What are the projects you are working on now?
Apart from teaching, I now work on several projects. One of them is the CODA project that has been around since the times I participated in CTF, when a group of students came up with some ideas and showed them to Maksim Victorovich; by the way, he didn’t like many of them. With his help, the students won Kaspersky Laboratory’s “Tender on creating the defence of future”. In 2011, Maksim Baklanovskiy planned to bring this project to Skolkovo, which just opened at that time, but that didn’t work out. A year later, my research advisor invited me to the project, so I joined it. Later, I became the company’s head and became Skolkovo’s resident in 2014.
For quite a long time, I’ve been developing this system all by myself. After I’ve started working at ITMO’s Faculty of Secure Information Technologies in February 2016, we’ve decided to use the opportunities of the Future Technologies accelerator. We’ve also applied for the Bortnik Foundation and won. SO, we’ve launched another company, CODA-technologies; after attracting additional financing, I could bring in new employees.
How did you make the decision to focus on your own projects, develop your own company?
Just imagine: you come somewhere, where they show you your table, chair, a high-power computer and say something like “This is your workplace, here is the task, you’ll be responsible for this button on this website, you’ll get good pay every month, come to the checkpoint tomorrow, we’ll make you a pass, work ends on 18:00, dinner’s from 13:00 to 14:00...”. Same thing every day. Well, that’s not my thing.
What I’m doing allows me to use my skills for other projects and strike up acquaintances that allow me to always move forward. I might say that there was much sense in registering the company in Skolkovo just to meet new people. At one of the exhibitions, I got to know Ilya Rabinovich, developer of DefenseWall. It was great to learn from his experience. During my work on another project, I went to the Kaspersky Laboratory where I spoke a lot to one of their managers; as result, we’ve organized a summer school together.

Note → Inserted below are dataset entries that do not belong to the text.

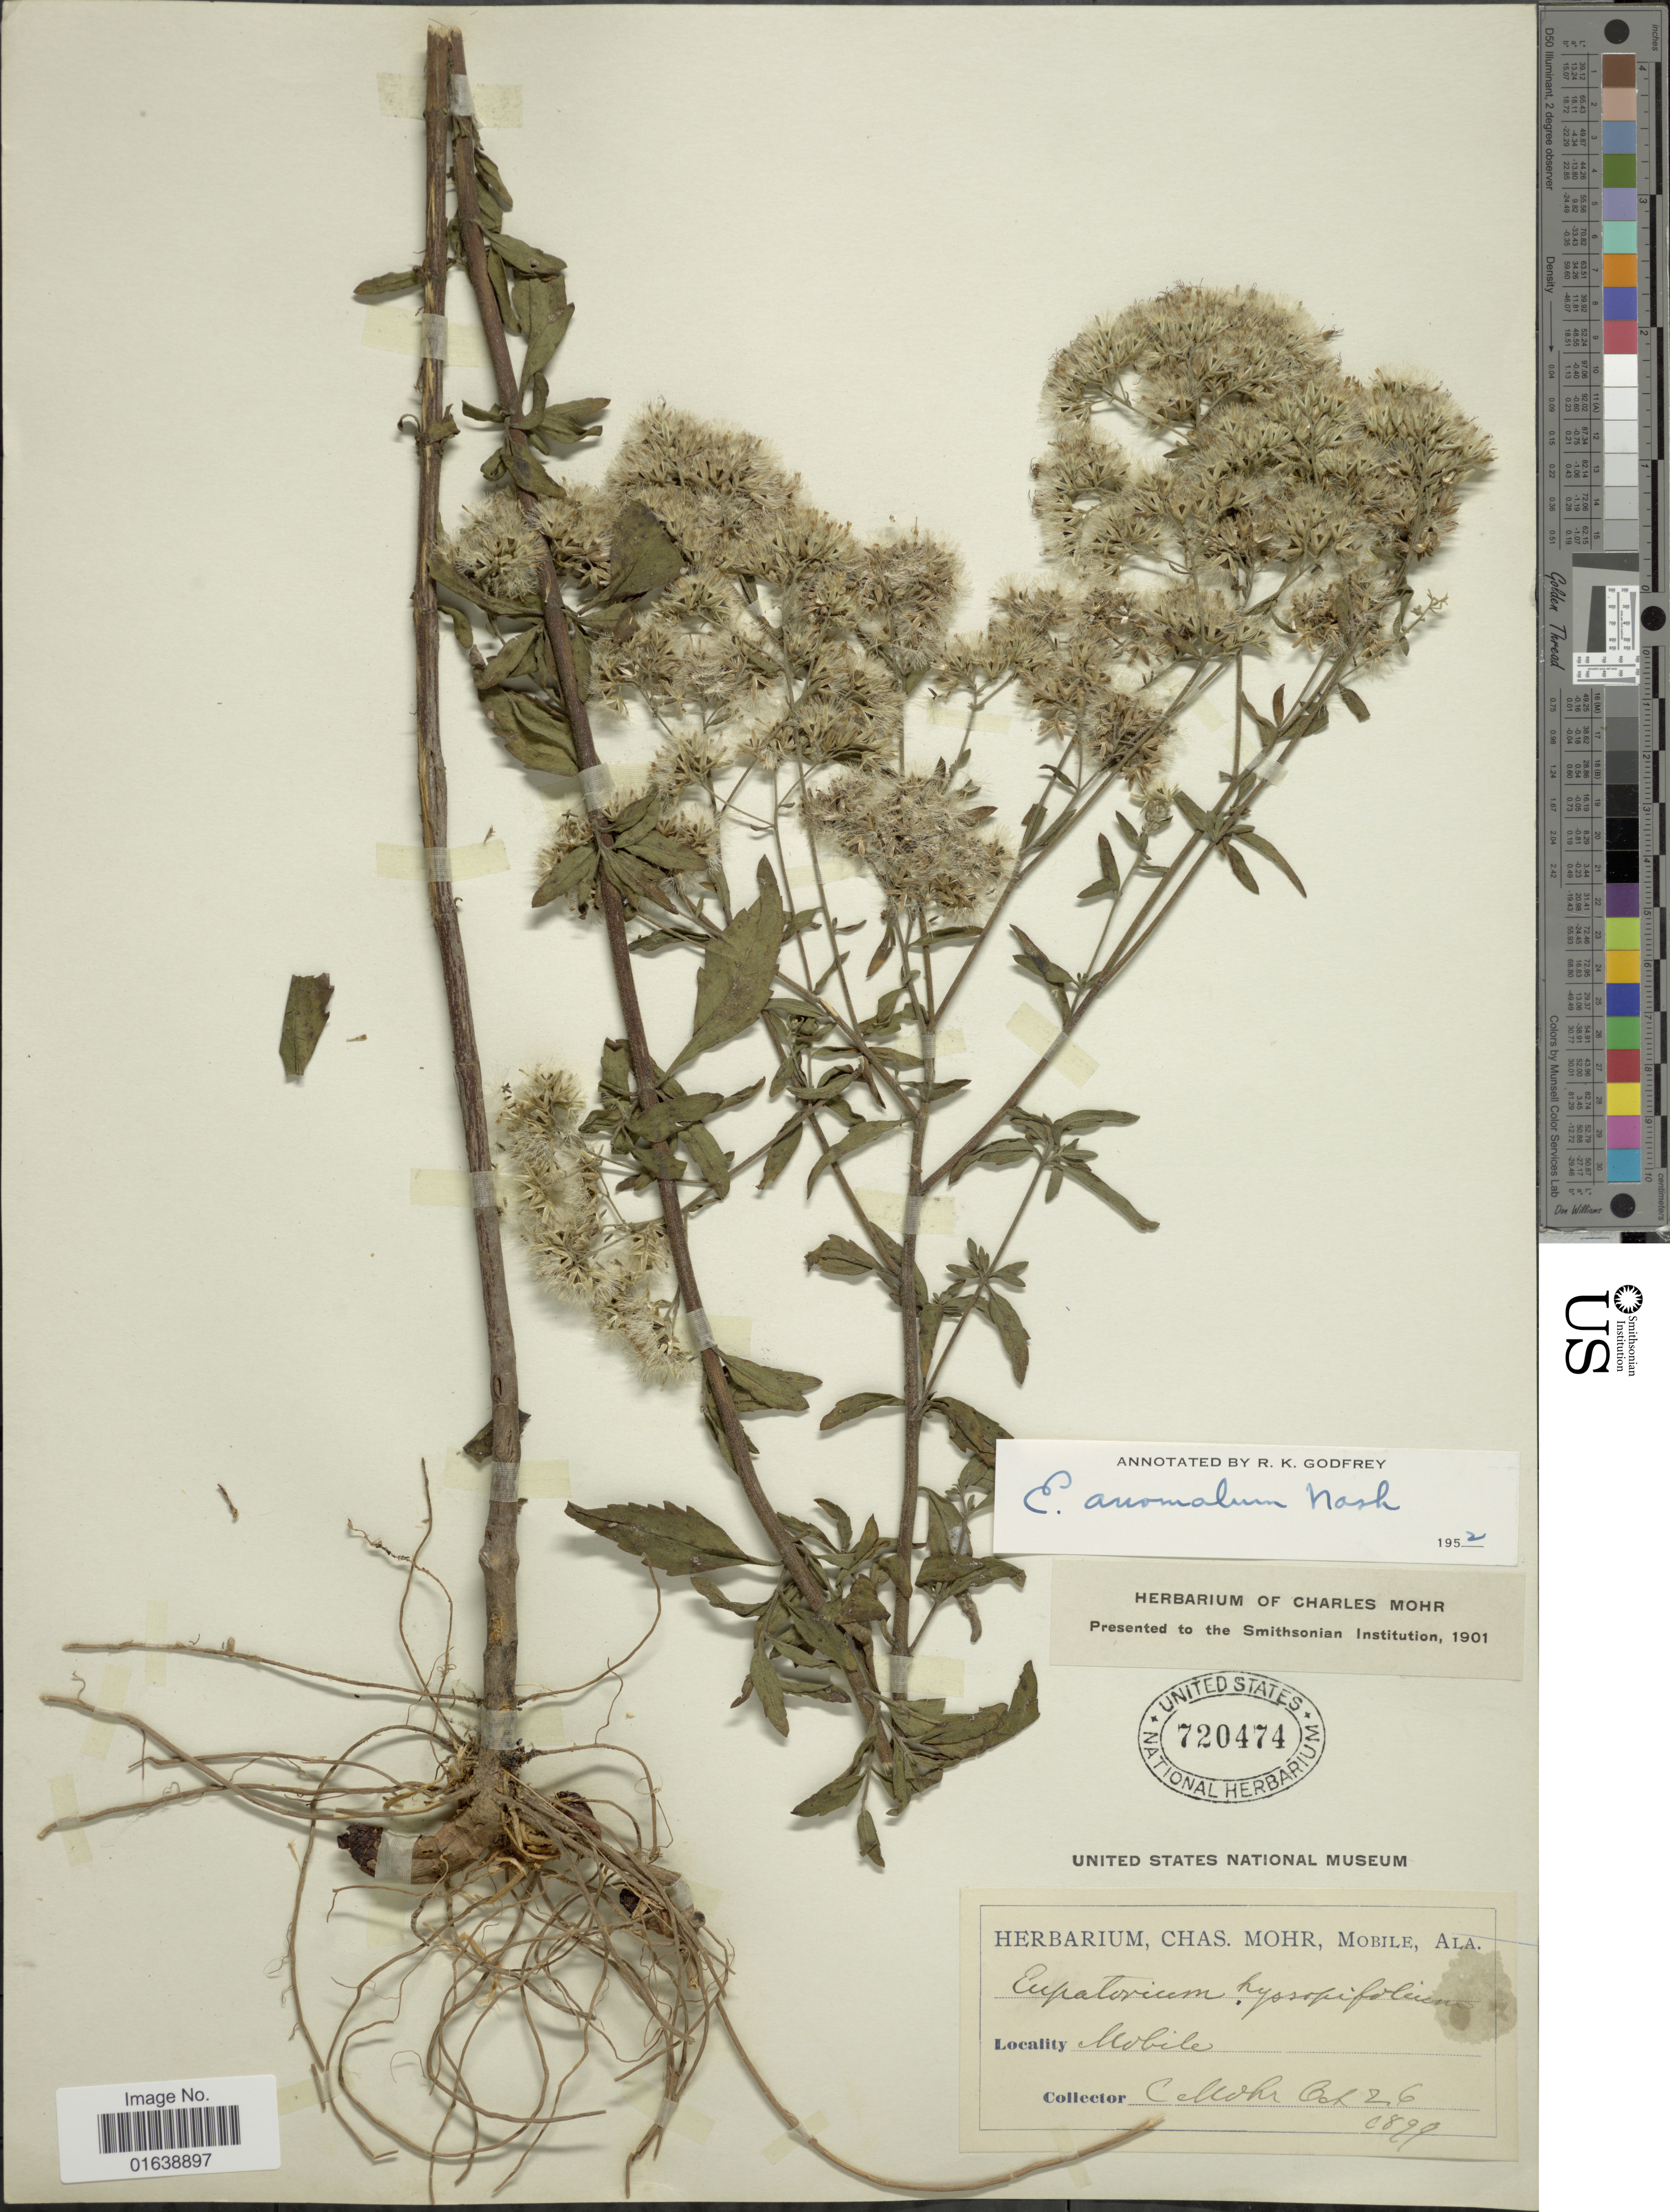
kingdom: Plantae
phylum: Tracheophyta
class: Magnoliopsida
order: Asterales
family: Asteraceae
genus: Eupatorium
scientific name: Eupatorium anomalum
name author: Nash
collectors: C. T. Mohr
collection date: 1899-10-26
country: United States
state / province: Alabama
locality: Mobile.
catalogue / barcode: US 720474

They’ve always told us that if we learn what we’ve decided to study, we’ll be able to do whatever we want to in the future. I’ve done lots of things - 3D engines for games, for instance, websites, applications - whatever I got interested in. I can’t even imagine any other profession that gives you this much freedom. For instance, I once followed a course on programming WCF-services. Some want to do such things, but not me - I don’t like the idea of coding such things for days and even years. I have a Cisco certificate, yet wearing sweaters and uniting routers into networks for the rest of my life is not my idea of a promising future.
You’ve made it to Skolkovo on your third attempt; how did you motivate yourself after the first failures?
How to hold one’s nerve when you fail at something? Well, someone else will always replace you once you fail. You can sit and cry in some corner, but someone else will program and develop once you’re at it. So, my idea is very simple: if you fail at something, just continue working on it.
How do you plan to develop both yourself and your projects in the future?
I hope that in five years I’ll still be surrounded by people who share knowledge and help me learn what I still don’t know. It is most important to always move on, and continue searching for this “magic” side of technologies that hackers admire. As for my projects, I, naturally, expect that people will find it useful; what’s the point otherwise? We are currently finalizing the product and will start to look for customers afterward.